Exactly, they can obfuscate all they like, but if you're the boss of someone who's working full-time, and you're not paying them enough to live on, that's with the boss. If your business model doesn't provide enough profit to pay them sufficiently, that's the problem with your business model, not the worker.

It's just a polite way of saying "I believe your work is useful but you should starve anyway".

Fact is, most benefits are paid to people who work. The notion of "lazy benefit scroungers" is an old trope that applies to relatively few, and cost far less than these tax cuts Kami-Kwazi erroneously went for.

I remember being at a dinner party several years ago when a rather obnoxious local business owner persisted in dominating discussion boasting to all the other guests about the many trappings his "remarkable" entrepreneurship had rewarded him (he even boasted about the many thousands he had to pay gardeners to cut his hedging, such was the size of land he owned).
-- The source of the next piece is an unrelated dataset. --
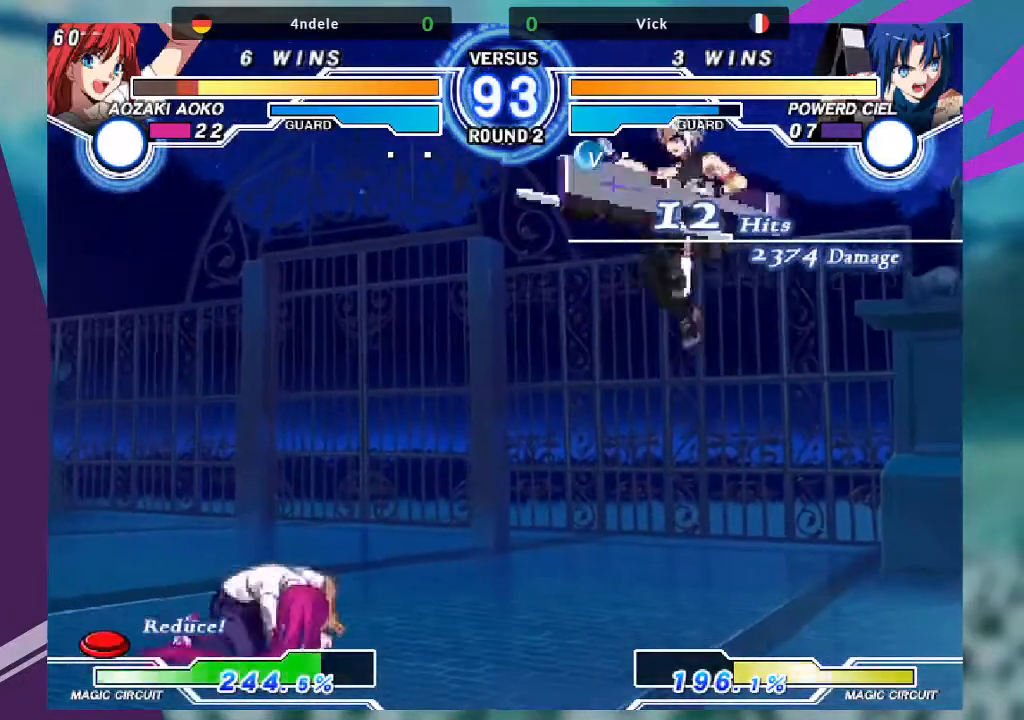
{"buttons": [], "left_stick": "center", "events": [[33, "left_stick", "left"], [167, "left_stick", "center"], [367, "TRIANGLE", "down"], [500, "TRIANGLE", "up"]]}
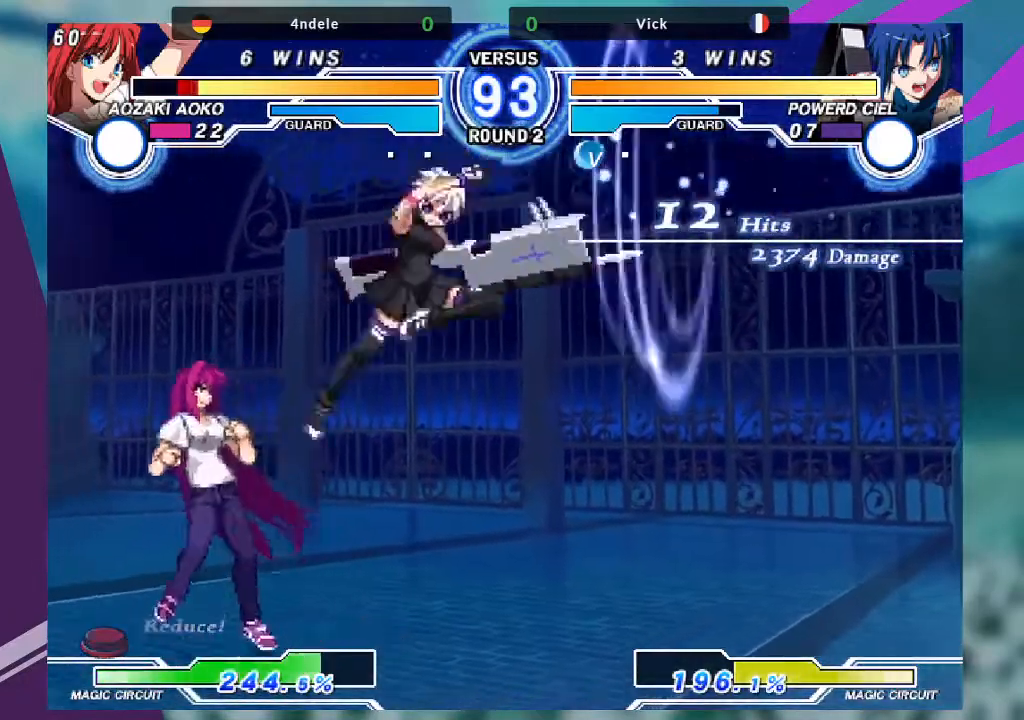
{"buttons": [], "left_stick": "left", "events": [[167, "left_stick", "left"], [234, "left_stick", "center"], [334, "left_stick", "left"]]}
When he started to pour bile about benefit scroungers I had had enough. I asked him whether he paid his workers the minimum wage. "Yes" he replied, happy that he abided by the minimum legal requirement. I asked him whether any of those workers he paid the minimum wage also had families. "Yes, he replied again. I replied thus, "So actually every taxpayer is subsidising your failure to pay your staff a sufficient wage to afford the basic cost of living as determined by the government. That means it is the taxpayer who has subsidised your big house, your many holidays, your big cars, and all the other luxuries you have told us about. Doesn't that make you a benefit scrounger?" Suffice to say we didn't exchange telephone numbers.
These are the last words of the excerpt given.